Pour acheter ses missions à destination de la lune, elle dispose d’un budget de 2,6 milliards de dollars jusqu’en 2028, soit environ 260 millions de dollars par an. Vu l’ambition du programme lunaire, la Nasa a sélectionné cette fois ci beaucoup plus de prestataires. Au total, 14 ont été retenus. Neuf lors de la première vague en 2018 (Astrobotic Technology, Deep Space Systems, Draper, Firefly Aerospace, Intuitive Machines, Lockheed Martin Space, Masten Space Systems, Moon Express, Orbit Beyond), et cinq supplémentaires lors de la deuxième vague un an plus tard (Blue Origin, Ceres Robotics, Sierra Nevada, Space X, Tyvak Nano-Satellite Systems).

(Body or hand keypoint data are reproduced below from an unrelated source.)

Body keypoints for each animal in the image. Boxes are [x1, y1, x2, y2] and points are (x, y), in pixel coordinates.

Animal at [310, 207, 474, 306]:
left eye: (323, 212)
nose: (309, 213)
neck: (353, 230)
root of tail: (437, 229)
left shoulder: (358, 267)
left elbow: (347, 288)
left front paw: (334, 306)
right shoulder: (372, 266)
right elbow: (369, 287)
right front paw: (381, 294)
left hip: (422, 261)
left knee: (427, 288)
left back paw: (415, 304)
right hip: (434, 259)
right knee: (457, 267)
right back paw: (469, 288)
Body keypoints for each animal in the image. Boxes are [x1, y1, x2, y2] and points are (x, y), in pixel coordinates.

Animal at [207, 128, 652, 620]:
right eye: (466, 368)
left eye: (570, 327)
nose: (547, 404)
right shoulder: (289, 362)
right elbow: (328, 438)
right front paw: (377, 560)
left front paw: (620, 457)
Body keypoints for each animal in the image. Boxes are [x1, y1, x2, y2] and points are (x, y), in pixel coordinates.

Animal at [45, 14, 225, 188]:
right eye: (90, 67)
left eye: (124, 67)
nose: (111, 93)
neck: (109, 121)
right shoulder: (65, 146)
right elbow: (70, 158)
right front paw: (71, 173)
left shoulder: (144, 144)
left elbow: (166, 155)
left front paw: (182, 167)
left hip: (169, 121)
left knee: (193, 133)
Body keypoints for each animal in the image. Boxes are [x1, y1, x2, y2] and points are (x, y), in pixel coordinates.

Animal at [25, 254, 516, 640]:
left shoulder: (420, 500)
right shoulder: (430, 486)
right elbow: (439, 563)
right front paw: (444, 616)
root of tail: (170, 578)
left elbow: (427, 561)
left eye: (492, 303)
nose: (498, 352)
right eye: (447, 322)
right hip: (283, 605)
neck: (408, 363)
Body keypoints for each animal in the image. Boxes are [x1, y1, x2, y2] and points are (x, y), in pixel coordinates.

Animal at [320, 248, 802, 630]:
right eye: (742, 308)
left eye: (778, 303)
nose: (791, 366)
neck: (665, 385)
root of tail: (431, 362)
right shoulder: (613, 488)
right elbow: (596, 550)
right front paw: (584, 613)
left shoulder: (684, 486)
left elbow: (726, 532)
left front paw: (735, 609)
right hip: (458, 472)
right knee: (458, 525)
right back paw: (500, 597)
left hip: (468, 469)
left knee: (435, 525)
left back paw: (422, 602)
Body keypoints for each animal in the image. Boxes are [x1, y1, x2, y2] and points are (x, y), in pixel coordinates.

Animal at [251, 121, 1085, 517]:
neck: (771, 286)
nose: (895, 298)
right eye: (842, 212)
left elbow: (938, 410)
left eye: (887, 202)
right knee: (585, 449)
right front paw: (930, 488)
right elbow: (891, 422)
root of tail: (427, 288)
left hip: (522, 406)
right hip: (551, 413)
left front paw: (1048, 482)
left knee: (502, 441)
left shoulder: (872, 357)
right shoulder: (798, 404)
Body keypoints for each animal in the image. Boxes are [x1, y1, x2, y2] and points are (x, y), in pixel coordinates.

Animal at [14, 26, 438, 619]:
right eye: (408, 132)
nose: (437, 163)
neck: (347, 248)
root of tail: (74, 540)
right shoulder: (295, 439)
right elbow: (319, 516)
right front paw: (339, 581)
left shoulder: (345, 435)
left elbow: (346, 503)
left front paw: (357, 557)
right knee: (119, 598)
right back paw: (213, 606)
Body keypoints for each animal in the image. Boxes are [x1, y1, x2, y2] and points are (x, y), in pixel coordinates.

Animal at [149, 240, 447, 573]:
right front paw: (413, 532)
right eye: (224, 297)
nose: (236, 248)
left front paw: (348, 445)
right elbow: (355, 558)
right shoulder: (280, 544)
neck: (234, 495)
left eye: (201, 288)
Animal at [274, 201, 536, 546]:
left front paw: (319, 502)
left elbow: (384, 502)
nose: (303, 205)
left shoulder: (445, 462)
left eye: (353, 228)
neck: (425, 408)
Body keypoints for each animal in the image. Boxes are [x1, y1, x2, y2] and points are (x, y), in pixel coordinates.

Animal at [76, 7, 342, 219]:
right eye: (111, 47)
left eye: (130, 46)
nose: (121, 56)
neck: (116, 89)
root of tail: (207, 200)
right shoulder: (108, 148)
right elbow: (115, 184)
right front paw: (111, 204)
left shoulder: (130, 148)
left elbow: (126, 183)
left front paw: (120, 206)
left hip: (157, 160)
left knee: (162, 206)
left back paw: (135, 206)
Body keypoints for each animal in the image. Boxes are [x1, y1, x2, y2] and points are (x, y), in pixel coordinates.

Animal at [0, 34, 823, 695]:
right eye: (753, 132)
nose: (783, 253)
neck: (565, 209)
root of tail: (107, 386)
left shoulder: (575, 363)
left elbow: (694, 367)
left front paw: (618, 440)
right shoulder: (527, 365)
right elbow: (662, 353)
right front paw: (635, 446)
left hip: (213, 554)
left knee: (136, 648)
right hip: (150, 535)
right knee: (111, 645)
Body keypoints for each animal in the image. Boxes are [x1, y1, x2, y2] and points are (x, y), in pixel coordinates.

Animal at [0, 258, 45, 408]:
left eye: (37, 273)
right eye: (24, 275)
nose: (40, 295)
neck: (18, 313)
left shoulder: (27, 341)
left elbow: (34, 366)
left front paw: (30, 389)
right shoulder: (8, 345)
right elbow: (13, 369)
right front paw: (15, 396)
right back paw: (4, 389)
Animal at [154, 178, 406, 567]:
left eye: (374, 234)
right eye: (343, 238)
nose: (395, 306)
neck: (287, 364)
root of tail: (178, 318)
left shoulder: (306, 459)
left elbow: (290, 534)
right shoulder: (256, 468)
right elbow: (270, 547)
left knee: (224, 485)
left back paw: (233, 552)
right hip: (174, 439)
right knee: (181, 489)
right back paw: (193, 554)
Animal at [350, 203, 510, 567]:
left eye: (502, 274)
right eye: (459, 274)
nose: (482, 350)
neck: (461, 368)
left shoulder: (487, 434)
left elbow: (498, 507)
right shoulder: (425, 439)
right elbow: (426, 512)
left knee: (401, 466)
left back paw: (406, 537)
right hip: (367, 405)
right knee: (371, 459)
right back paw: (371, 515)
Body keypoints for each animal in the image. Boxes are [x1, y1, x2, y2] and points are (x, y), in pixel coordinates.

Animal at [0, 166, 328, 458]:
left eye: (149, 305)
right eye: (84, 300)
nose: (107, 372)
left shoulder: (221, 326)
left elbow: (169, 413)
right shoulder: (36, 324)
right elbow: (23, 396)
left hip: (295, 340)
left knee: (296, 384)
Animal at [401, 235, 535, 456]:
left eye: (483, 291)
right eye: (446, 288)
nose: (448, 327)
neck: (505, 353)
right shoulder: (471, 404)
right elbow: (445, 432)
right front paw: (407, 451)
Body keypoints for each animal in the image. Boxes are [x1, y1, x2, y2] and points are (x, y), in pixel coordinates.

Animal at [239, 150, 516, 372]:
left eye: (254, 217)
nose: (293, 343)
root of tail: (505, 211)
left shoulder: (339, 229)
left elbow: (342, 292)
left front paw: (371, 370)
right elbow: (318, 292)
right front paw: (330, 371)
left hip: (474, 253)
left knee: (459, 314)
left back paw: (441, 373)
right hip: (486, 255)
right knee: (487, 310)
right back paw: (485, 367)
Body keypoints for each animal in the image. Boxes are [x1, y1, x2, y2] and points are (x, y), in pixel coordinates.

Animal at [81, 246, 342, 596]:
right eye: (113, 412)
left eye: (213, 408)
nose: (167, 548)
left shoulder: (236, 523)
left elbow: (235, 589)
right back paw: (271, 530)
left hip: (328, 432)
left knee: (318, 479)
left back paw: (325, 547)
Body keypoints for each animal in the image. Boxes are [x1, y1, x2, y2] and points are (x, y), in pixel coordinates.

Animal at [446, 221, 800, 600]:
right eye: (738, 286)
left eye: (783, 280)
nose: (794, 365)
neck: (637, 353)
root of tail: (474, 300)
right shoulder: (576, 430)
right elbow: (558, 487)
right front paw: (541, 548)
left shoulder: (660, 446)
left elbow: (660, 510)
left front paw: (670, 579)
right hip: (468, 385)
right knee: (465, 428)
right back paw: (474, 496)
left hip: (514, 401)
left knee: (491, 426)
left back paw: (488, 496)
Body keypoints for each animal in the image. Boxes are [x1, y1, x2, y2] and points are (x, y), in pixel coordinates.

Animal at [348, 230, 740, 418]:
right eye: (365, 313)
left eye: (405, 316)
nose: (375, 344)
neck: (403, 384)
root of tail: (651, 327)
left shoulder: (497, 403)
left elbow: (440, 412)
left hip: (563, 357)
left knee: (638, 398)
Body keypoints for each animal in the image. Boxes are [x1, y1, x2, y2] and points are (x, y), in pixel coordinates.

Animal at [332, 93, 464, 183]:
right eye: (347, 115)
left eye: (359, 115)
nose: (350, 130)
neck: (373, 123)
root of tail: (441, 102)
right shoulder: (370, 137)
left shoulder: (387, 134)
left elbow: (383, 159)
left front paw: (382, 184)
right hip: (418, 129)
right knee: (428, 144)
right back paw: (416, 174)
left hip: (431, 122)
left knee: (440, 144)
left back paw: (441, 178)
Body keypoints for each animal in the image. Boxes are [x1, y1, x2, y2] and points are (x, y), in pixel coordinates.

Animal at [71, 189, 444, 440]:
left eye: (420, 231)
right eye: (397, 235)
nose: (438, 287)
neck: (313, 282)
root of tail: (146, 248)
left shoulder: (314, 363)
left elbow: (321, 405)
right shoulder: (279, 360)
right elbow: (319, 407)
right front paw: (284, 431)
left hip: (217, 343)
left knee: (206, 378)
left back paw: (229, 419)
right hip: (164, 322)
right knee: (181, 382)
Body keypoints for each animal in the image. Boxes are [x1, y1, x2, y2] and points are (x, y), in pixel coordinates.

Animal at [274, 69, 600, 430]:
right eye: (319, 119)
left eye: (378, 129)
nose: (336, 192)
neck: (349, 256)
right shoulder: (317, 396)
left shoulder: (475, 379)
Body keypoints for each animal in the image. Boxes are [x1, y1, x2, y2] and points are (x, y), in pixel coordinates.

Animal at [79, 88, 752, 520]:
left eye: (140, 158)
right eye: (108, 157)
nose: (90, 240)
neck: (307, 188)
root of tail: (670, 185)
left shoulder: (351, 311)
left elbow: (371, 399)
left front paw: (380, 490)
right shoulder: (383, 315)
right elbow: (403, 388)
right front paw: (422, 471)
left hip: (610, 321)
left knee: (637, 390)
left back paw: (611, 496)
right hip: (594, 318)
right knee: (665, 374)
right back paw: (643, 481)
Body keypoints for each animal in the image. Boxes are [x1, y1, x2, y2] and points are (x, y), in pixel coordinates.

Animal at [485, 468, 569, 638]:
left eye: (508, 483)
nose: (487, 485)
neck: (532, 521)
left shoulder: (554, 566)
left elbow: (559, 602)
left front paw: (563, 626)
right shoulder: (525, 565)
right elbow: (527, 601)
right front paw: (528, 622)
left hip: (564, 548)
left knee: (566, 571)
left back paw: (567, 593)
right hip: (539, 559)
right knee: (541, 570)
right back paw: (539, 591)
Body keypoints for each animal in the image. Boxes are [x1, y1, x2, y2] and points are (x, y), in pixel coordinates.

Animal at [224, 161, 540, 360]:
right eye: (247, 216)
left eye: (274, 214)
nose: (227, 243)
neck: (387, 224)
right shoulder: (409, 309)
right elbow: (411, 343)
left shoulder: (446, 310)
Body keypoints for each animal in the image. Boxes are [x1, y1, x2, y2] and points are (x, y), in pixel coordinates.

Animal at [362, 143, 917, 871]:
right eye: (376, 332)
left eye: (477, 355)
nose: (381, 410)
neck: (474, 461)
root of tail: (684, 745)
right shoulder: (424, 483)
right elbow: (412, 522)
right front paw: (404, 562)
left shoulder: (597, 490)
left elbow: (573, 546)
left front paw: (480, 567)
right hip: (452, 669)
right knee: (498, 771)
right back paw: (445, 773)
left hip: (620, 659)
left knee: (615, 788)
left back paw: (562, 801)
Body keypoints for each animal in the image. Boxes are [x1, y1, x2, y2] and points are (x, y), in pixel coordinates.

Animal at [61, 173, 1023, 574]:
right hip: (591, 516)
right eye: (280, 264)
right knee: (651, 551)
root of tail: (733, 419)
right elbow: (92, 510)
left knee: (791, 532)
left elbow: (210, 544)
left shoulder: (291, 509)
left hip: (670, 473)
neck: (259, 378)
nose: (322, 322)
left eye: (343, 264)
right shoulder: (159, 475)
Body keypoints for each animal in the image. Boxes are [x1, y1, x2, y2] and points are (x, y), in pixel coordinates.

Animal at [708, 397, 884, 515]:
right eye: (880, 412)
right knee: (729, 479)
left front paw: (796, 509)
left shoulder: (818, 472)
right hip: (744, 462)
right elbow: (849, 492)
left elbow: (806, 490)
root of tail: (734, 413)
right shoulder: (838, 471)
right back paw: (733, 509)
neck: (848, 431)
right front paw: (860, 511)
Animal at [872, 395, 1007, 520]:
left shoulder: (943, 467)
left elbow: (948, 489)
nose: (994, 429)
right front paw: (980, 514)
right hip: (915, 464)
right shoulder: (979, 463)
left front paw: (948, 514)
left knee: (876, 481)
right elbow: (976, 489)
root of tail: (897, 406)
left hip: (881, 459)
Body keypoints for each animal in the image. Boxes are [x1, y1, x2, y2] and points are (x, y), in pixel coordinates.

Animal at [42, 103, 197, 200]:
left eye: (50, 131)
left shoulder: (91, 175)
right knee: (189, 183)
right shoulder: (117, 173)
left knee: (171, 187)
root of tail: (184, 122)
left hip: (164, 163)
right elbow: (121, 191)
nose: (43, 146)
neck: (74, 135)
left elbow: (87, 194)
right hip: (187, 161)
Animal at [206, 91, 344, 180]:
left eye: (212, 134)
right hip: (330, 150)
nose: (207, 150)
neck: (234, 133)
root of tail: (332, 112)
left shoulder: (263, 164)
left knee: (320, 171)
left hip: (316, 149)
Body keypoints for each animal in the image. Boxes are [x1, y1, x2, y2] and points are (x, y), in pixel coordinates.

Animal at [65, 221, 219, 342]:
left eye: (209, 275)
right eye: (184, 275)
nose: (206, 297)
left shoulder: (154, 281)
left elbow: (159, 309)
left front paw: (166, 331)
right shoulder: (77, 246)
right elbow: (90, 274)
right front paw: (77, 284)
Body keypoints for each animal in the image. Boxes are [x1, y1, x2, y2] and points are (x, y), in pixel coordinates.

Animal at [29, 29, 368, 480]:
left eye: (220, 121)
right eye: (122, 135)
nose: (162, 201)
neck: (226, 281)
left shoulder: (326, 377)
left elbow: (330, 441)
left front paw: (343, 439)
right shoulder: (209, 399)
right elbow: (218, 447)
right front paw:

En plus de «Ghost Blue», la NASA prévoit une autre mission – CPLS, en 2025 – menée par la société Intuitive Machine, puis environ deux par an jusqu’en 2028. Parmi les mieux positionnés, Firefly Aersopace devrait voler plusieurs fois vers la lune. En décembre dernier, la Nasa lui a attribué son troisième contrat pour une mission lunaire pour un montant de 179 millions de dollars. Il s’agira de déposer en 2028 un rover et six instruments scientifiques sur le dôme de Gruithuisen... encore jamais exploré.